Conforme o Dr. Sampaio, a grande demanda do tratamento por acupuntura está na área da dor de qualquer natureza, exceto nos diagnósticos que têm como indicação primária o procedimento cirúrgico. “A acupuntura pode ser utilizada como tratamento principal ou como adjuvante da dor dentro de praticamente todas as especialidades médicas.”

“Estudos também demonstram uma ação imunomoduladora, podendo também ser utilizada nas doenças que decorram de uma resposta imune exacerbada, como no caso da psoríase com ou sem repercussão articular, artrite reumatoide, na asma brônquica e rinite alérgica ou nas decorrentes de deficiência do sistema imune, tais como processos infecciosos virais ou bacterianos de repetição”, cita o médico.

Ainda de acordo com ele, na psiquiatria, como foi demonstrada a liberação de opioides internos e de serotonina, a acupuntura tem aplicação nos casos de insônia, crises de angústia ou pânico e depressão leve.

Sampaio reforça que a acupuntura deve ser realizada pelo médico acupunturista com o devido Registro de Qualificação de Especialista (RQE) no Conselho Regional de Medicina (CRM) de seu estado de atuação.

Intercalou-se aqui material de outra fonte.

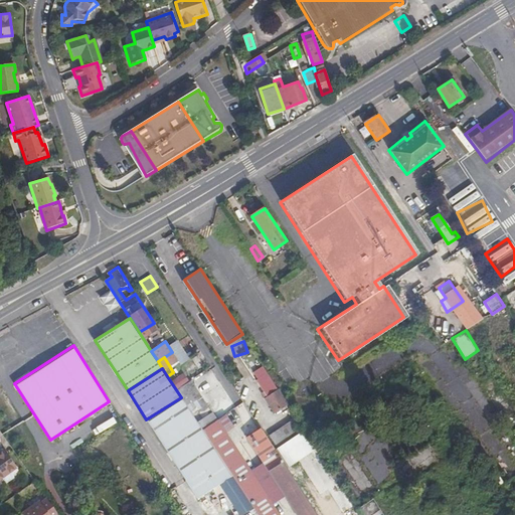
[(193,383),(184,369),(180,371),(178,369),(173,372),(184,389),(193,383)]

O RQE é conferido aos médicos que concluíram o programa de Residência Médica, conforme os ditames da Comissão Nacional de Residência Médica (CNRM) ou que tenham o Título de Especialista outorgado após aprovação na prova de suficiência, aplicada pelo CMBA, pela Associação Médica Brasileira (AMB).

“Está em implantação um programa de capacitação de médicos de família, numa parceria da Universidade Federal de Santa Catarina com o CMBA, para que esses possam se utilizar do método terapêutico nas ações da atenção básica”, informa o secretário.

Ele lembra, ainda, que em São Paulo houve um programa de capacitação de médicos que trabalham no Sistema Único de Saúde (SUS) com a técnica de Craniopuntura de Yamamoto, que acabou descontinuado, com a alegação de falta de recursos. “A acupuntura tem como vantagem, no atendimento público, a relação custo-benefício, tanto para a entidade pública, como para os pacientes”, comenta Sampaio.

“Como a maior demanda da atenção pública se concentra na área da dor e, principalmente, na dor crônica, a diminuição de gastos com medicamentos anti-inflamatórios e analgésicos traz uma economia significativa para os órgãos públicos, bem como uma diminuição dos efeitos colaterais desses medicamentos, quando utilizados por longos períodos”, justifica o médico.

De acordo com ele, nos pacientes oncológicos, a acupuntura, além de minimizar os efeitos colaterais dos tratamentos por rádio ou quimioterapia, favorece a diminuição do uso desmedido de opioides, reduzindo seus riscos de dependência e habituação.